The “delisting” debate about Yellowstone grizzlies reflects just how backward we have become in the U.S. in terms of wildlife conservation. It’s way too narrow. The debate should be more about restoring grizzlies to areas that might still support them elsewhere in the American West, rather than about removing ESA protection for 600 still-vulnerable bears in the Yellowstone ecosystem.
My initial response is…No Way. I love that some species are rebounding in population. But I fear we have not yet learned to be fully responsible when a specie moves from the protection of the endangered list directly to a hunting lottery (like the sandhill crane). That saddens me deeply…
So sad to hear of this… man is killing everything, along with our beloved wolves and wild mustangs… not one human wolf attack ever recorded in US history and yet they are being brutally exterminated once again to extinction!
No we need to watch carefully as the Grizzly has always been a hunted animal as mankind lives in fear of the Grizzly but forgetting that we in fact in most cases have invaded their territory, they are only protecting what they know as their home…The protection in my opinion should be lifted slowly.
Just a few grizzly – hunter encounters may cause bears to run away from humans rather than look for a handout or meal. Hunting could be managed without endangering the base population. There is no hunting in Yellowstone, and there never will be. So, some other conditioning strategy that is effective needs to be found.
ps – would rather use the word “extinction.”
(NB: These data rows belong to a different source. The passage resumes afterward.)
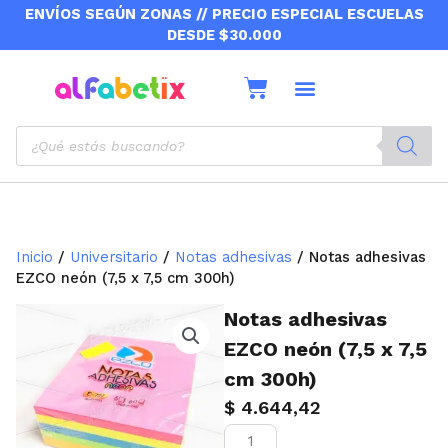
Ir
ENVÍOS SEGÚN ZONAS // PRECIO ESPECIAL ESCUELAS
al
DESDE $30.000
contenido
Cart
Sobre nosotros
Envíos y retiros
Products
search
Inicio
/
Universitario
/
Notas adhesivas
/ Notas adhesivas
EZCO neón (7,5 x 7,5 cm 300h)
Notas adhesivas
EZCO neón (7,5 x 7,5
cm 300h)
$
4.644,42
Notas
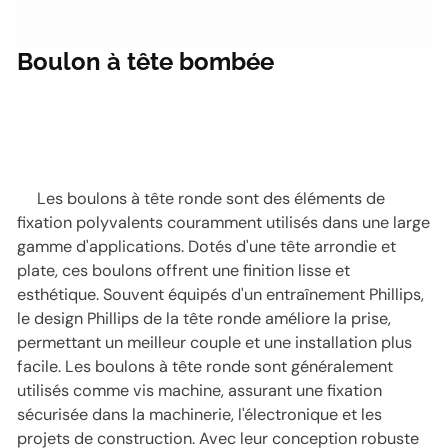
Boulon à tête bombée
Les boulons à tête ronde sont des éléments de
fixation polyvalents couramment utilisés dans une large
gamme d'applications. Dotés d'une tête arrondie et
plate, ces boulons offrent une finition lisse et
esthétique. Souvent équipés d'un entraînement Phillips,
le design Phillips de la tête ronde améliore la prise,
permettant un meilleur couple et une installation plus
facile. Les boulons à tête ronde sont généralement
utilisés comme vis machine, assurant une fixation
sécurisée dans la machinerie, l'électronique et les
projets de construction. Avec leur conception robuste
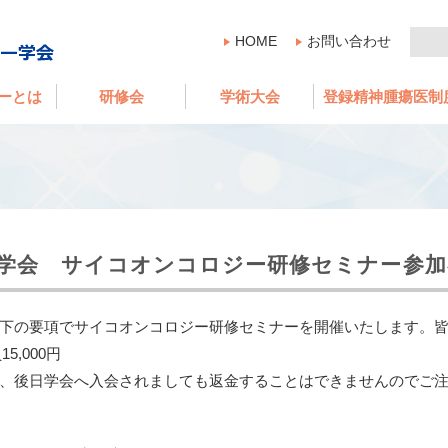
HOME
お問い合わせ
ーとは
研修会
学術大会
登録精神腫瘍医制
学会 サイコオンコロジー研修セミナー参加
下の要項でサイコオンコロジー研修セミナーを開催いたします。
5,000円
、後日学会へ入会されましても返金することはできませんのでご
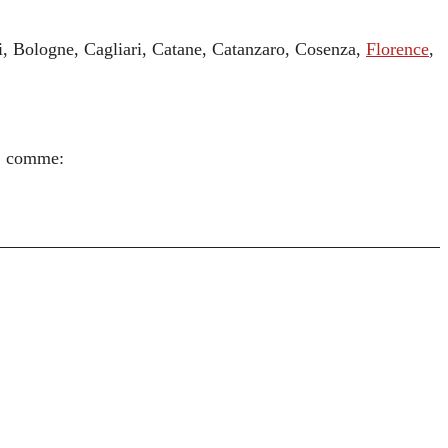
i, Bologne, Cagliari, Catane, Catanzaro, Cosenza,
Florence
,
s, comme:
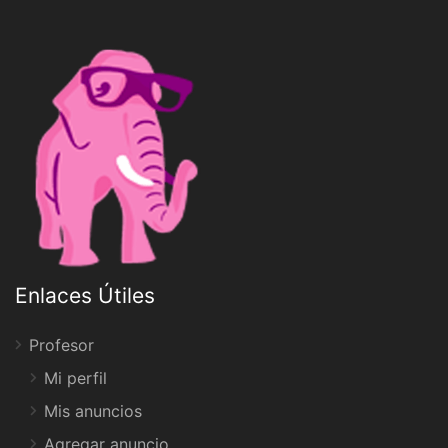
Enlaces Útiles
Profesor
Mi perfil
Mis anuncios
Agregar anuncio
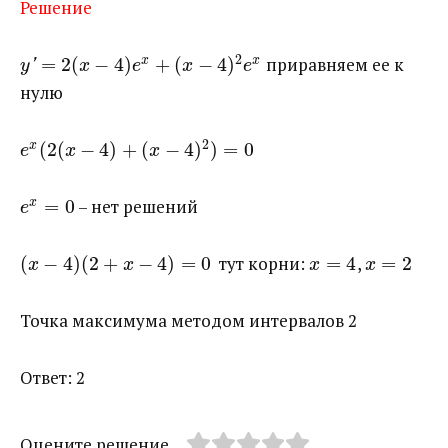
Решение
2
=
2
(
−
4
)
+
(
−
4
)
​ приравняем ее к
x
x
'
y
x
e
x
e
нулю
2
(
2
(
−
4
)
+
(
−
4
)
)
=
0
x
e
x
x
=
0
​ – нет решений
x
e
(
−
4
)
(
2
+
−
4
)
=
0
​ тут корни: ​
=
4
​, ​
=
2
x
x
x
x
Точка максимума методом интервалов 2
Ответ: 2
Оцените решение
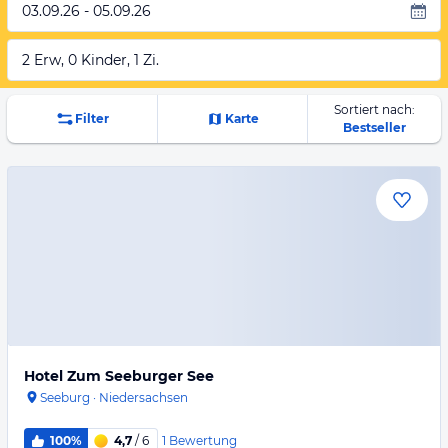
03.09.26 - 05.09.26
2 Erw, 0 Kinder, 1 Zi.
Sortiert nach:
Filter
Karte
Bestseller
Hotel Zum Seeburger See
Seeburg
·
Niedersachsen
1
Bewertung
100%
4,7
/ 6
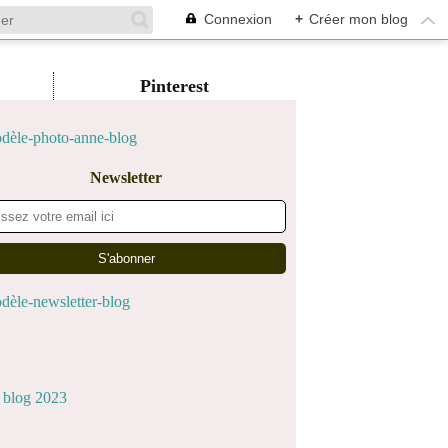
Connexion
+
Créer mon blog
Pinterest
Newsletter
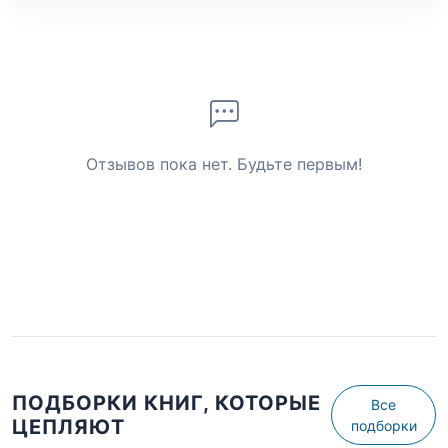
Отзывов пока нет. Будьте первым!
ПОДБОРКИ КНИГ, КОТОРЫЕ
Все
ЦЕПЛЯЮТ
подборки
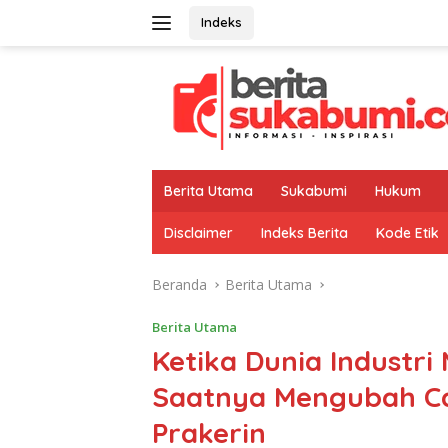
Langsung
Indeks
ke
konten
Berita Utama
Sukabumi
Hukum
Disclaimer
Indeks Berita
Kode Etik
Beranda
Berita Utama
Berita Utama
Ketika Dunia Industri
Saatnya Mengubah C
Prakerin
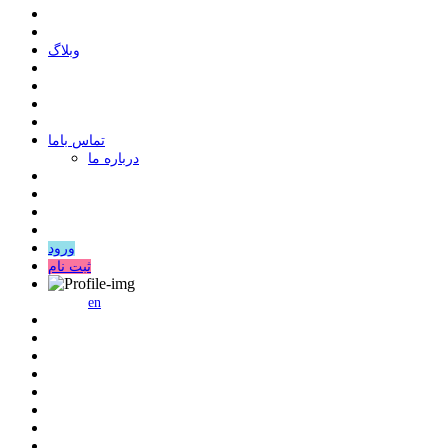
وبلاگ
ﺗﻤﺎﺱ ﺑﺎﻣﺎ
درباره ما
ورود
ثبت نام
en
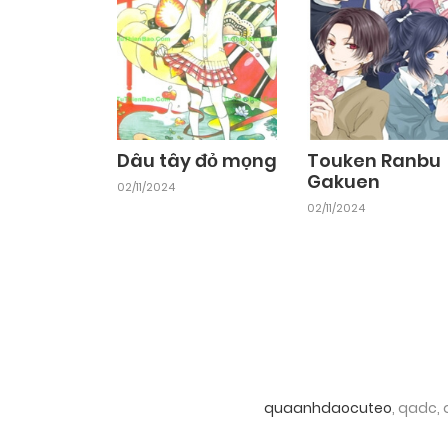
Dâu tây đỏ mọng
Touken Ranbu
Gakuen
02/11/2024
02/11/2024
quaanhdaocuteo
, qadc,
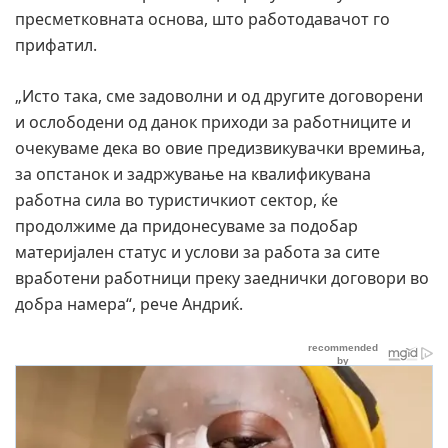
пресметковната основа, што работодавачот го
прифатил.
„Исто така, сме задоволни и од другите договорени
и ослободени од данок приходи за работниците и
очекуваме дека во овие предизвикувачки времиња,
за опстанок и задржување на квалификувана
работна сила во туристичкиот сектор, ќе
продолжиме да придонесуваме за подобар
материјален статус и услови за работа за сите
вработени работници преку заеднички договори во
добра намера“, рече Андриќ.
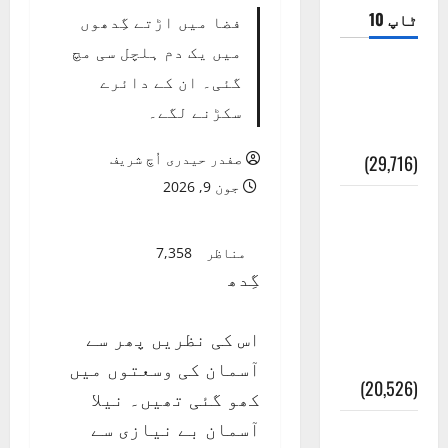
ٹاپ 10
فضا میں اڑتے گِدھوں
میں یک دم ہلچل سی مچ
ضلع اٹک
گئی۔ ان کے دائرے
کی وجہ
سکڑنے لگے۔
تسمیہ
صفدر حیدری اُچ شریف
(29,716)
جون 9, 2026
اَھلاً وَ
سَھلاً
مناظر
7,358
مَرحَباً
گِدھ
بِکُم یَا
رَمَضَانَ
اس کی نظریں پھر سے
الکَرِیم
آسمان کی وسعتوں میں
(20,526)
کھو گئی تھیں۔ نیلا
آسمان بے نیازی سے
عدل و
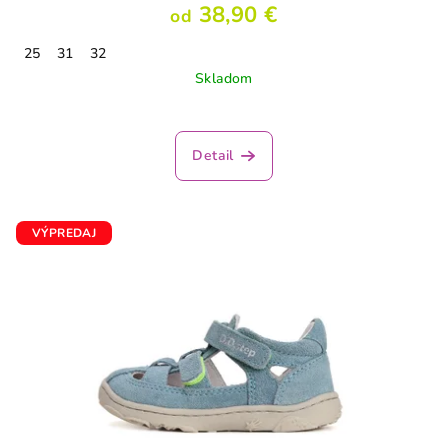
38,90 €
od
25
31
32
Skladom
Detail
VÝPREDAJ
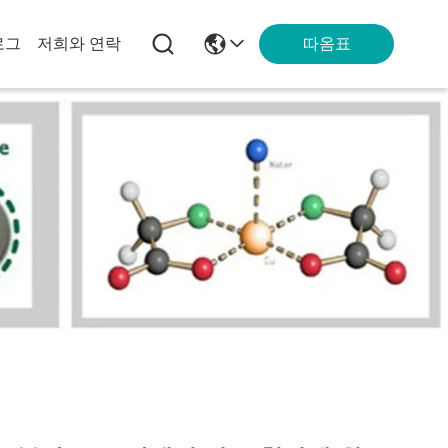
따옴표
로그
저희와 연락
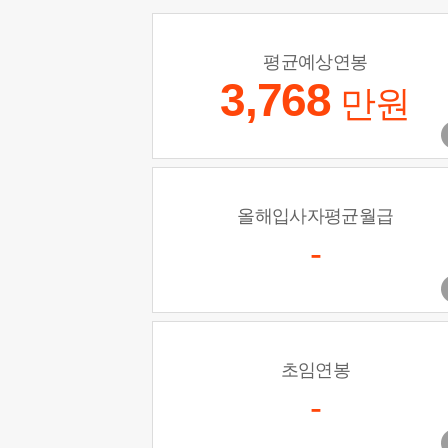
평균예상연봉
3,768
만원
올해입사자평균월급
-
초임연봉
-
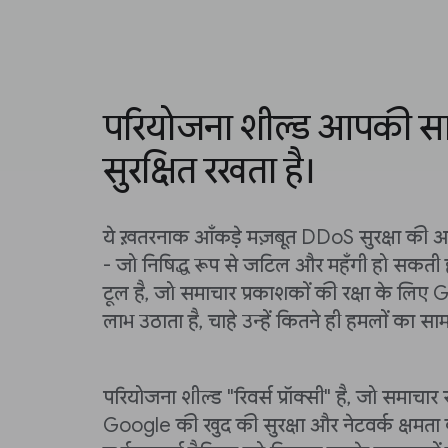
परियोजना शील्ड आपकी साइ
सुरक्षित रखता है।
ये ख़तरनाक आँकड़े मज़बूत DDoS सुरक्षा की आ
- जो निषिद्ध रूप से जटिल और महँगी हो सकती ह
टूल है, जो समाचार प्रकाशकों की रक्षा के लि
लाभ उठाता है, चाहे उन्हें कितने ही हमलों का सा
परियोजना शील्ड "रिवर्स प्रॉक्सी" है, जो समाचार
Google की खुद की सुरक्षा और नेटवर्क क्षमता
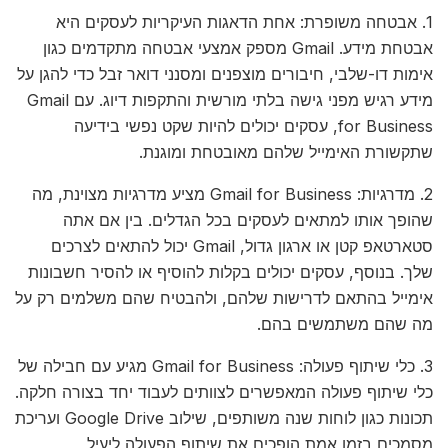
1. אבטחה משופרת: אחת הדאגות העיקריות לעסקים היא
אבטחת מידע. Gmail מספק אמצעי אבטחה מתקדמים כגון
אימות דו-שלבי, חיבורים מוצפנים ומסנני דואר זבל כדי להגן על
מידע רגיש מפני גישה בלתי מורשית והתקפות דיוג. עם Gmail
for Business, עסקים יכולים להיות שקט נפשי בידיעה
שתקשורת האימייל שלהם מאובטחת ומוגנת.
2. מדרגיות: Gmail for Business מציע מדרגיות מצוינת, מה
שהופך אותו למתאים לעסקים בכל הגדלים. בין אם אתה
סטארטאפ קטן או ארגון גדול, Gmail יכול להתאים לצרכים
שלך. בנוסף, עסקים יכולים בקלות להוסיף או להסיר חשבונות
אימייל בהתאם לדרישות שלהם, ולהבטיח שהם משלמים רק על
מה שהם משתמשים בהם.
3. כלי שיתוף פעולה: Gmail for Business מגיע עם חבילה של
כלי שיתוף פעולה המאפשרים לצוותים לעבוד יחד בצורה חלקה.
תכונות כגון לוחות שנה משותפים, שילוב Google Drive ועריכת
מסמכים בזמן אמת הופכים את שיתוף הפעולה ליעיל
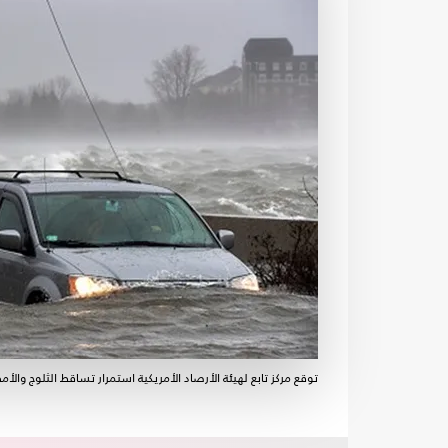
توقع مركز تابع لهيئة الأرصاد الأمريكية استمرار تساقط الثلوج وال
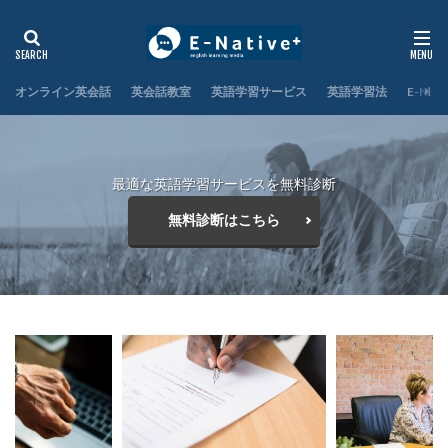
オンライン英会話
英会話教室
英語学習サービス
英語学習法
E-Nat
最適な英語学習サービスを無料診断
無料診断はこちら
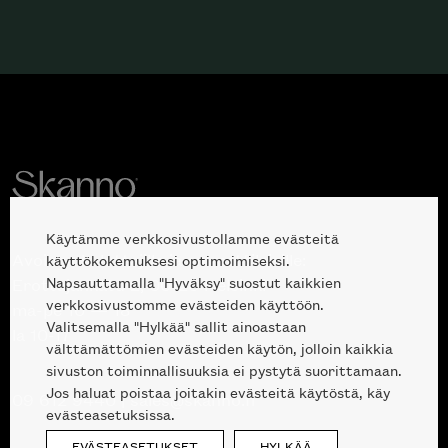
Käytämme verkkosivustollamme evästeitä
Avoinna kuluttajille ja ammattilaisille:
käyttökokemuksesi optimoimiseksi.
Napsauttamalla "Hyväksy" suostut kaikkien
Erottajankatu 2, 00120 Helsinki
verkkosivustomme evästeiden käyttöön.
ma-pe 10 — 18
Valitsemalla "Hylkää" sallit ainoastaan
la 10-17
välttämättömien evästeiden käytön, jolloin kaikkia
sivuston toiminnallisuuksia ei pystytä suorittamaan.
Jos haluat poistaa joitakin evästeitä käytöstä, käy
09 612 9440
|
sales@skanno.fi
evästeasetuksissa.
EVÄSTEASETUKSET
HYLKÄÄ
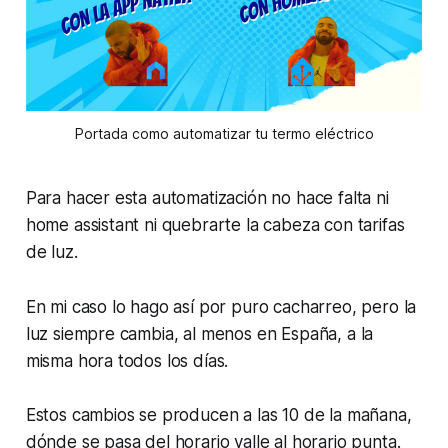
Portada como automatizar tu termo eléctrico
Para hacer esta automatización no hace falta ni
home assistant ni quebrarte la cabeza con tarifas
de luz.
En mi caso lo hago así por puro cacharreo, pero la
luz siempre cambia, al menos en España, a la
misma hora todos los días.
Estos cambios se producen a las 10 de la mañana,
dónde se pasa del horario valle al horario punta.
I guess we would have to hope that take limits are applied and enforced by the states if grizzlies are removed from federal protection. The points you make regarding to their contribution to the ecosystem are more than valid and I would be apt to believe that the instances of bear attacks are blow a little out of proportion (I don’t have all the facts about those, so I am not calling anyone a liar but my experiences with black bear issues in NJ and wolf re-introduction would lead me to believe the reports to be not entirely true to fact). What metrics are usually considered when looking at successful re-population leading to removal from threatened or endangered status? Bald eagles have continued to do very well following their removal from the endangered species list, the few states that I have lived in with decent populations of the eagle have take and capture limits in place and strictly enforced.
Yes I believe studies need to be done to consider whether the animal’s population has grown in numbers or plants. Not enough studies have been implemented. There are projects for planning to increase jobs. These can not happen is some instances when an environmental impact report is done and there are a number of endangered species on the list in an area be it land, riparian zone or river. Some water supplies are depending on a population of fish (delta smelt) to increase so that farmers and others needing water from northern CA can have water for their crops and drinking water supply.
“Is using an animal’s increased numbers reason enough to de-list it from the endangered species list”? NO.
“Remove some of its strongest protections” Has the grizzly ever been truly protected?. Especially in a nation where hunting and gun ownership is encouraged. The US has a record that runs between lousy and pathetic where animal protection and landscape management is needed. The national parks are badly run and top to bottom management is terrible. The federal government lacks direction and shouts loud for effect.
Loosing grizzly bears would be a real holocaust. Therefore a cautious approach of removing only identified animals and keeping them in captivity in zoos across the globe would be a better strategy.